* [Provided passage]:

○ ○ ○ ○ ○ ○ ○

Evans, who was born in 1903 in St. Louis and died 72 years later, is the subject of a long-overdue traveling exhibition of 120 pictures—a relatively small sample of his remarkable life’s work—organized by the High Museum of Art in Atlanta (a Smithsonian Affiliate), the Josef Albers Museum Quadrat in Bottrop, Germany, and the Vancouver Art Galley. The show will be in Atlanta from June 11 until September 11.
Evans’s credo was as clear and unblinking as his work: “Stare. It is a way to educate your eye, and more. Stare, pry, listen, eavesdrop. Die knowing something. You are not here long.”
From early in his career, his eye was educated, but he never stopped learning. Though he did not call himself an artist, as many market-conscious photographers do today (when Evans started taking pictures in the late 1920s, photography was rarely considered an art at all), he produced images as compelling as those of Goya and Hopper.
To view the photographs in this compelling exhibition, or in the accompanying book, Walker Evans: Depth of Field by John T. Hill and Heinz Liesbrock, is to look through the eyes and lens of someone who seemed to find everything worth seeing, and no subject, animate or otherwise, unworthy of respect.
Though Evans is indisputably one of this country’s great photographers, he originally saw his future as a writer. Born into an affluent middle-western family and educated at expensive private schools, he dropped out of Williams College after a year. Naturally, he did what literary hopefuls often did in the Jazz Age; he headed off to Paris.
His revelations in France were as much visual as literary, as it turned out; he encountered the photography of the Frenchman Eugene Atget and the German August Sander, the former known for meticulously documenting the street scenes of old Paris before it was transformed by broad boulevards, the latter for his straightforward portraits of hundreds of his fellow countrymen.
When Evans returned to the States after a year, the lens had replaced the pen in his ambitions, though the writer remained within; he would later call photography the “most literary of the graphic arts.” In his case, it could be described in reverse, as the most graphic of the literary arts.
The great Russian writer Isaac Babel recalled his mother saying to him, “You must know everything.” (In part, this may be because young Isaac was physically small and Jewish in a world filled with Cossacks.) Looking at the breadth of Evans’s vision—at all the things animate and inanimate he stared at and caught on film—it’s not hard to imagine that at some point he said to himself, “You must see everything.”
In the course of his career Evans created an intricate tapestry of American life—its architecture, people, commerce, objects and especially its rigors and hardships. Though thought of today primarily as a photographer of people, his first published pictures in 1930 were of architecture, particularly in a book called The Bridge, a long poem by Hart Crane published by Black Sun Press based in Paris.
Evans remained interested in architecture, and the look of cities and towns. The influence of Atget is clear. In what is one of his most evocative pictures, a 1931 view of the main street of Saratoga Springs, New York, on a wet winter day, the line of parked, near-identical black cars, the rain slicked streets, and the graceful arcing of the leafless elm trees, form what is as memorable a description of the pre-war northeastern U.S. as any writer ever accomplished.

○ ○ ○ ○ ○ ○ ○

* [Record extracts]:
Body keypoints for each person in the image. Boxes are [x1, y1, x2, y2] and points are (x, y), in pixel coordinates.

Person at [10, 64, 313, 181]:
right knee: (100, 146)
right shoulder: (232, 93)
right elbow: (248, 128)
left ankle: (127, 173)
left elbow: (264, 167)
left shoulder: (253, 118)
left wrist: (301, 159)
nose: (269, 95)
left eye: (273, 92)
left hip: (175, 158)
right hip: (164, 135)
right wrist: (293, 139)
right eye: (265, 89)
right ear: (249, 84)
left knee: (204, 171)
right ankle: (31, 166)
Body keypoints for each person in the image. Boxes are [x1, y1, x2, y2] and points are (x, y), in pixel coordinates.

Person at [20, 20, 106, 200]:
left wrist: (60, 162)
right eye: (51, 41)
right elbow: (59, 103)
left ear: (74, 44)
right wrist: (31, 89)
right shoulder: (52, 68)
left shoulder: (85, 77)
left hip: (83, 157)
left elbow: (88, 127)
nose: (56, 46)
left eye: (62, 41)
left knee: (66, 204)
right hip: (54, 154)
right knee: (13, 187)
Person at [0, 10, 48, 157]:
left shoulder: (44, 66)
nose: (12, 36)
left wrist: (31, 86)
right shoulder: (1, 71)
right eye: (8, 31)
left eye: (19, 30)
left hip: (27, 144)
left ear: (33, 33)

○ ○ ○ ○ ○ ○ ○

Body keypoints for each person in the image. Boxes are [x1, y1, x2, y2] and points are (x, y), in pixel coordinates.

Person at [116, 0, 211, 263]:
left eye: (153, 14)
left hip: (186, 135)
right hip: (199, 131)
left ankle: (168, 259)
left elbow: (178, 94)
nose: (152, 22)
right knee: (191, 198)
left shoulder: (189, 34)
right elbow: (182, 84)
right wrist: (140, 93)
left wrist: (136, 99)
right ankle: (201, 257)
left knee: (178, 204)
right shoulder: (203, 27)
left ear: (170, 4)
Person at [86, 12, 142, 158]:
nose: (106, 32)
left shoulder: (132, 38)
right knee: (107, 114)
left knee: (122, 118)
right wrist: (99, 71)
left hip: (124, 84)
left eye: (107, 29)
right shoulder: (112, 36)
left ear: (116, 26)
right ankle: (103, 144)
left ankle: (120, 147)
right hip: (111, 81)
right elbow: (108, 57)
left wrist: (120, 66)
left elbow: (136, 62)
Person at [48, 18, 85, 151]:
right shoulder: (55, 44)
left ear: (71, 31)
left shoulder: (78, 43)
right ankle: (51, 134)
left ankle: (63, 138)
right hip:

○ ○ ○ ○ ○ ○ ○

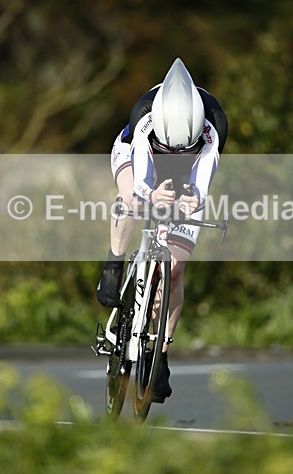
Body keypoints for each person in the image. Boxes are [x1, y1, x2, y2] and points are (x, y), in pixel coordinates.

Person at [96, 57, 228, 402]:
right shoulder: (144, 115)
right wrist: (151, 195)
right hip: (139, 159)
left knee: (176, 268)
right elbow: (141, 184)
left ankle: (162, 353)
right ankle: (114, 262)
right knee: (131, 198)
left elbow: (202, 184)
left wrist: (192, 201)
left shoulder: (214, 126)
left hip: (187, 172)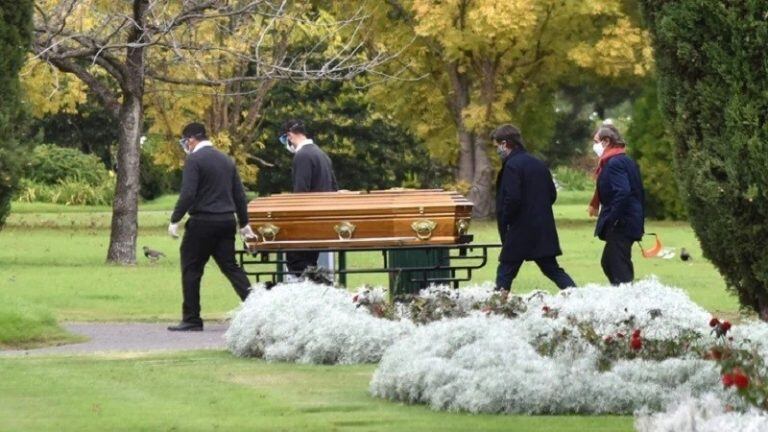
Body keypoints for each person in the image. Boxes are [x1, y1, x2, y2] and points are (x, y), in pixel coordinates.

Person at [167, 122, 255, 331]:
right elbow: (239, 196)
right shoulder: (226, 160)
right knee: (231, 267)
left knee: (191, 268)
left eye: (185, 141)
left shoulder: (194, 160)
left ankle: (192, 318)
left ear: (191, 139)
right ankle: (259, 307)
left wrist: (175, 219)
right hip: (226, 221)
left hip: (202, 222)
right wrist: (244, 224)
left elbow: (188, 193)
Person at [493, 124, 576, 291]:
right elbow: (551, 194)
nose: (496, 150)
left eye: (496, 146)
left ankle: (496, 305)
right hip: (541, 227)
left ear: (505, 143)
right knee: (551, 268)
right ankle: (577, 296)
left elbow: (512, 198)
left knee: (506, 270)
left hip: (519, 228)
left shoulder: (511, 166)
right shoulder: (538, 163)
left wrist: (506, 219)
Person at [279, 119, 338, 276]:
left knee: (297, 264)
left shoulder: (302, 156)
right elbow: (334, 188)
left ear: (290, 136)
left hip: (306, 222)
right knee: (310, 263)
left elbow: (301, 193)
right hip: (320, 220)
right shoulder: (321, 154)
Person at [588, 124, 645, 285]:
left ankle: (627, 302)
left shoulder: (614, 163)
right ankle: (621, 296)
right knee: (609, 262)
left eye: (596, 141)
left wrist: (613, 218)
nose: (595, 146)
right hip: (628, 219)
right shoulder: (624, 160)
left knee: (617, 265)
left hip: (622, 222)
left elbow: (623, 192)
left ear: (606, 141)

○ ○ ○ ○ ○ ○ ○

In the Walker Evans passage, why did Evans go to Paris after dropping out of Williams College? Answer in one to three sentences.

Evans first saw his future as a writer. In the Jazz Age, literary hopefuls often headed to Paris, so he did the same.